For Immediate Release
Thiénéba, November 20, 2013: The United States, through the U.S. Agency for International Development (USAID), launched a second phase of a project that promotes gender equity and women’s empowerment through community radio for thousands of village women in central Senegal.
The new three-year phase of the project will expand the training and support for a cadre of women by 25 villages in addition to continuing support for the original sixty. Funding for the project is about $1.5 million.
Since 2010, the Women’s Leadership and Civic Journalism project has successfully increased the presence of women in local media in the Thiès and Diourbel regions. Financed by USAID and implemented by World Education and the Rural Association to Fight AIDS (ARLS), a local NGO, the project provides technical support for the Gindiku FM radio station based in Thiénéba.

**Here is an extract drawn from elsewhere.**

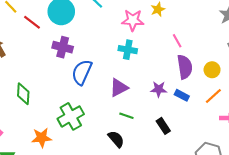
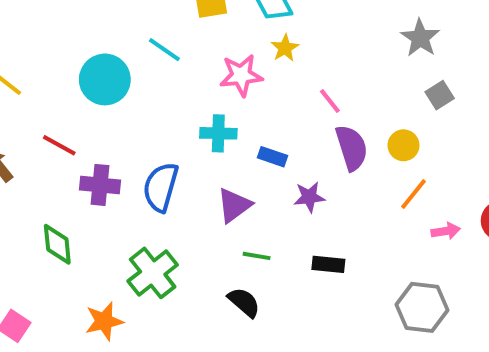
red line: (32, 22) -> (59, 145), moved
purple cross: (63, 47) -> (100, 185), moved
cyan cross: (128, 50) -> (218, 133), moved
blue rectangle: (182, 95) -> (273, 157), moved
black rectangle: (163, 126) -> (328, 264), turned -42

The station, which focuses on women’s leadership and community development most of the day, reaches more than 150,000 listeners within its 50 km radius and to become a vibrant source of information to local communities. The project operates in 60 villages located within 13 rural communities, but the station reaches as many as 700 more villages with programming on women’s issues, health, education, political participation, human rights, and entertainment.

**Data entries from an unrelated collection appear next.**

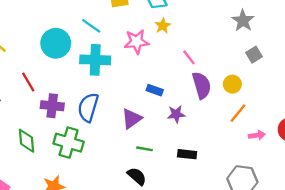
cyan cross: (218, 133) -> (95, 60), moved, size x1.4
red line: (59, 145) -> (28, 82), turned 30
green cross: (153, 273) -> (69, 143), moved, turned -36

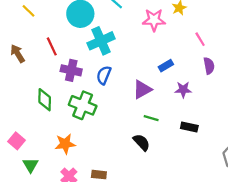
cyan cross: (95, 60) -> (101, 41), moved, turned -32
purple semicircle: (202, 85) -> (209, 66), size x0.7
blue rectangle: (155, 90) -> (166, 66), turned -56
blue semicircle: (88, 107) -> (104, 75), size x0.7

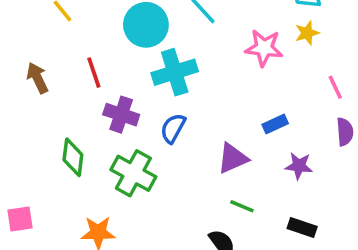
pink square: (16, 141) -> (20, 219), turned 35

“We salute the leaders of this project for their support of this project, encouraging positive changes in gender relations for a more fair, balanced and development-oriented society,” U.S. Deputy Chief of Mission Sandra Clark said at the launch.
In addition to training the women journalists, the project also supports community based “listening groups” moderated by the reporters; and helps communities carry out activities that promote leadership and equal status for women.
The 85 reporters create and present the radio station’s content ranging from real-time coverage of community events to feature interviews with female leaders, which portray women in ways that encourage others to take on leadership roles. Male opinion leaders, especially religious elders, are engaged to support project goals and express this support over the radio and in communities.
To address underlying economic barriers to women's leadership, the project has established a credit line to enable listening group members to undertake income-generating activities such as small commerce and a community health insurance “mutuelles.” The income for women increases their economic independence as well as the well-being of their families.
The health “mutuelles” also extend project benefits to a wider population, helping women to better manage the health of their families, a key new leadership role that creates a sense of empowerment for women to advocate for an elevated role for all women in their communities.
“These women have become stars in their villages,” Project Coordinator Khadidiatou Gueye said. “Through their work, they have gained both the knowledge and courage to influence decision-makers for the good of their entire communities.”